# KYB gr2 struts w/ ABS and hyperco gen1



## Guest (Feb 25, 2003)

Flying in the face of all that is wise in this forum, I am considering KYB gr2's to go with my hyperco gen1 springs. I can't afford agx's and I don't plan on racing my B13 daily commuter, but something has to be done about the dorky ride height. 

Is anyone actually running this combo? Through reading posts, I have deduced (perhaps incorrectly): 

a. That many opinions on stiffness don't differentiate between the gen1 and gen2s when suggesting a suitable strut. I have the specs already and it seems the gen1s are a warmed up prokit rate, albeit much better. 

b. KYB gr2 struts are at least a little (maybe 20%) stiffer than stock, making them useable with the eibach prokit and possibly with the gen1 hypercos (in the real world). I realize they won't perform optimally, but may suffice for my everyday driving. 

c. Early failure of gr2 struts is often due the the bottoming of struts such as the prokits which is less of an issue with the gen1s. 

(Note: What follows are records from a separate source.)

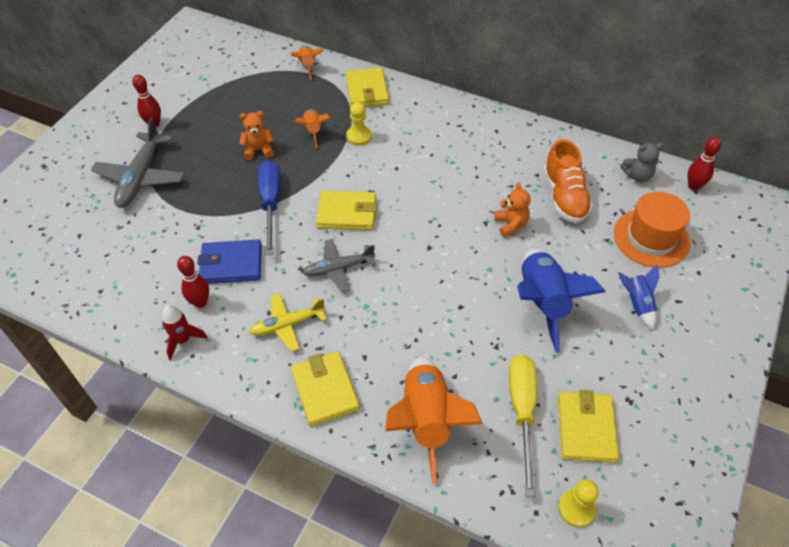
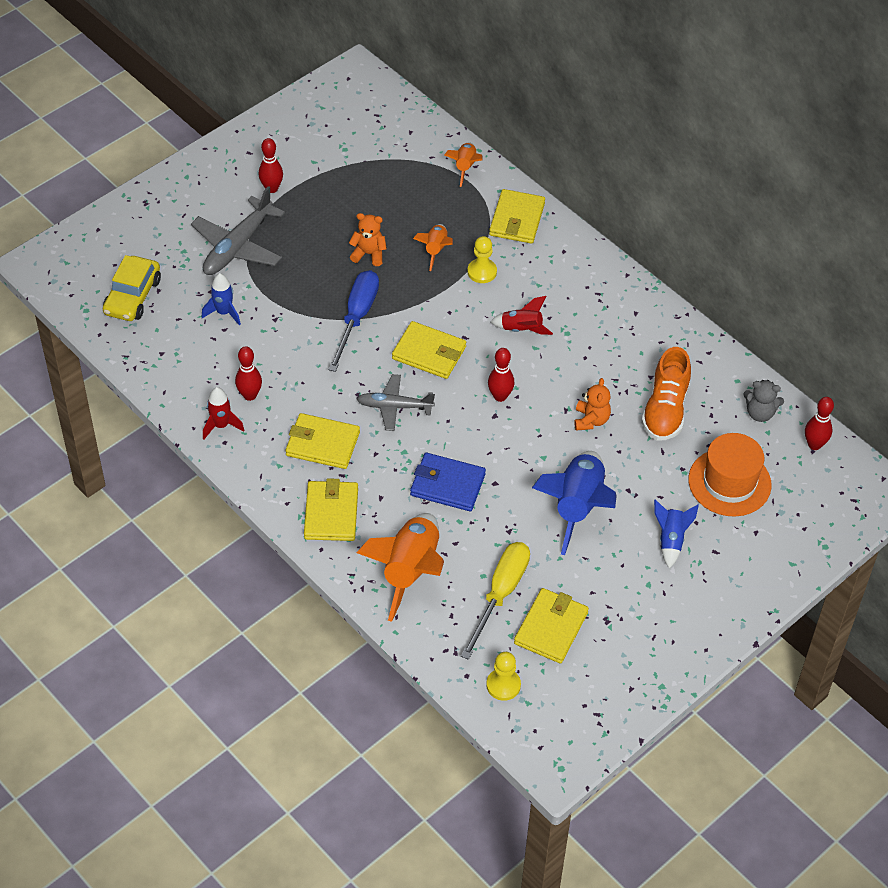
camera: 20 degrees right, 0 degrees up
blue wallet [198,239,262,284] -> blue wallet moved to [410,453,486,511]
yellow plane [249,293,327,352] -> yellow wallet [285,413,360,469]
none -> yellow car [103,255,161,321]
none -> blue rocket [202,273,241,325]
none -> red bowling pin [488,348,514,402]
none -> red rocket [490,296,553,335]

Anyone in the know can feel free to correct me on this? Please no speculators, I've read those, or suggestions that I stick to the oem springs PUHLEEZE. And no, I can't afford or justify agx. (read, "married with children") 

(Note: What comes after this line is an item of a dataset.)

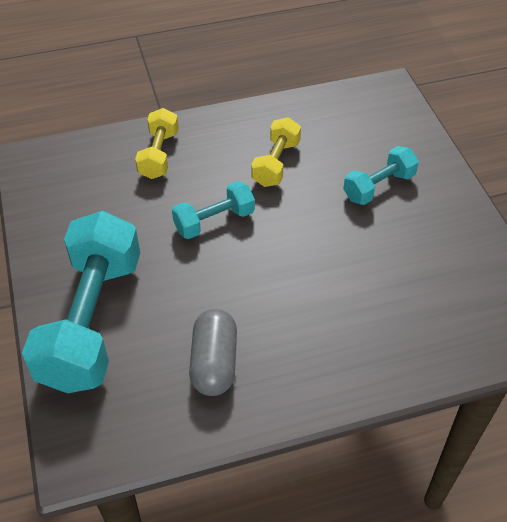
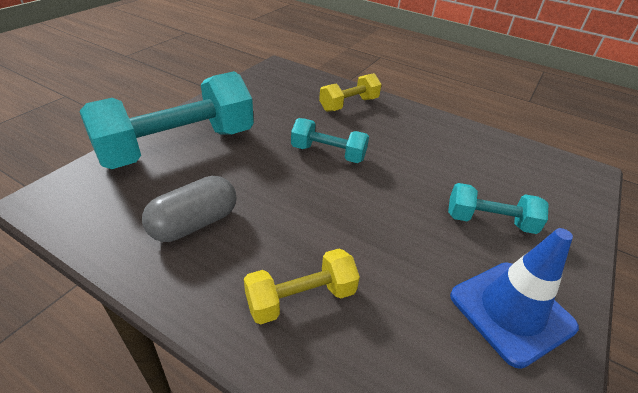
camera: 45 degrees right, 10 degrees down
yellow dumbbell [252,117,301,187] -> yellow dumbbell moved to [244,248,360,325]
none -> blue traffic cone [450,228,579,369]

KYB and suppliers list the gr2s as non-abs only. Is this a matter of a missing bracket, interference or what? What is the part no. that those with gr2s ordered for an abs car? 

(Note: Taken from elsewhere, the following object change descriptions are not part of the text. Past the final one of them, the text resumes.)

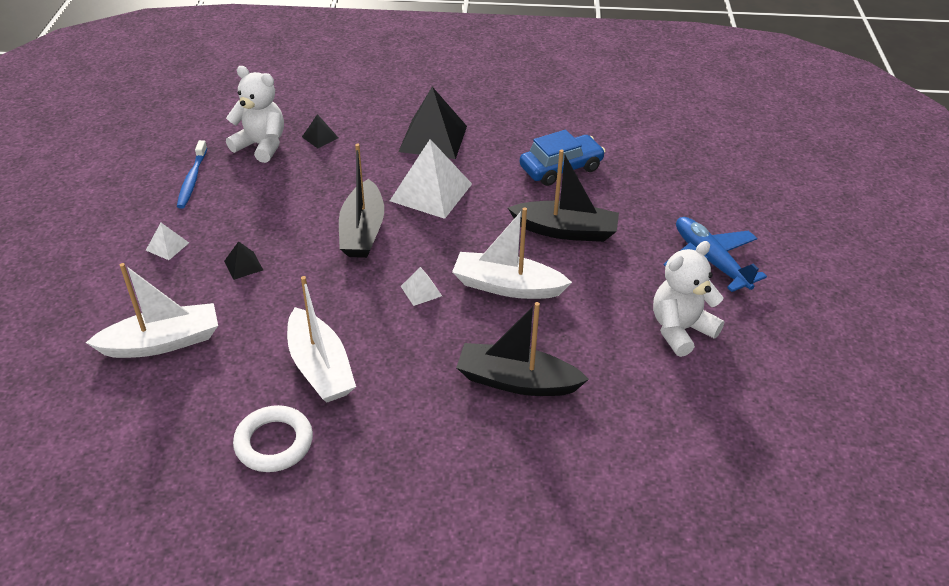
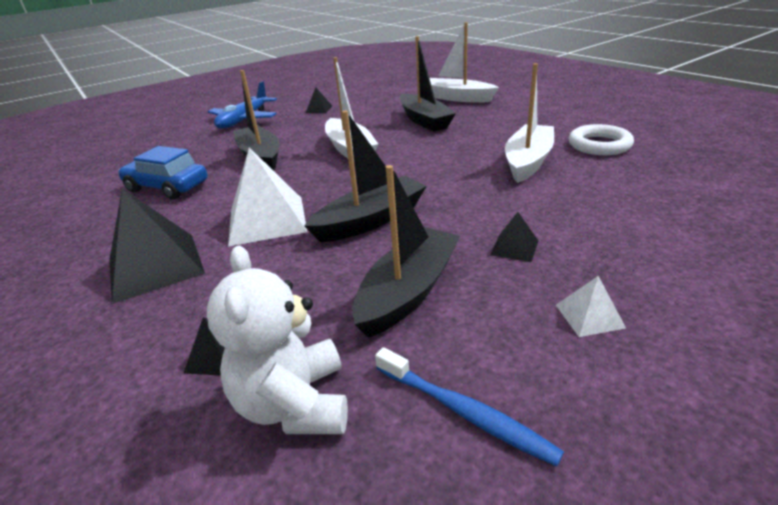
camera: 125 degrees left, 10 degrees down
white boat [86,263,218,358] -> white boat moved to [430,22,499,103]
blue toothbrush [177,140,207,208] -> blue toothbrush turned 75 degrees clockwise [375,347,564,467]
white pyramid [401,267,442,306] -> none
white teddy bear [653,241,724,357] -> black pyramid [306,87,332,113]
none -> black boat [352,165,460,338]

I've read about the ineffectiveness of the 2 channel abs. (mine just makes me nervous and causes sliding when it kicks in). Does anybody know if you should disable it?


----------



## dreadsword (Dec 2, 2002)

TTT

-- faced with a similar decision -- any comments on the GR2's??


----------



## bullfrg (Oct 26, 2002)

I am running GR-2's with hypercoil gen 2 springs. I know that this is not the best set-up but I also have to budget my car needs against the needs of my family. I got the GR2's used so I could replace my dead stock shocks and install the new springs. They seem to work fine, the car looks better and it handles pretty well. I cannot say that I am disappointed at the moment. My only problem is the noise from the back shocks. At first I did not think I tightened them enough but after taking them apart a couple of times they are tight. I am getting some new spring mounts to see if this will solve the problem.


----------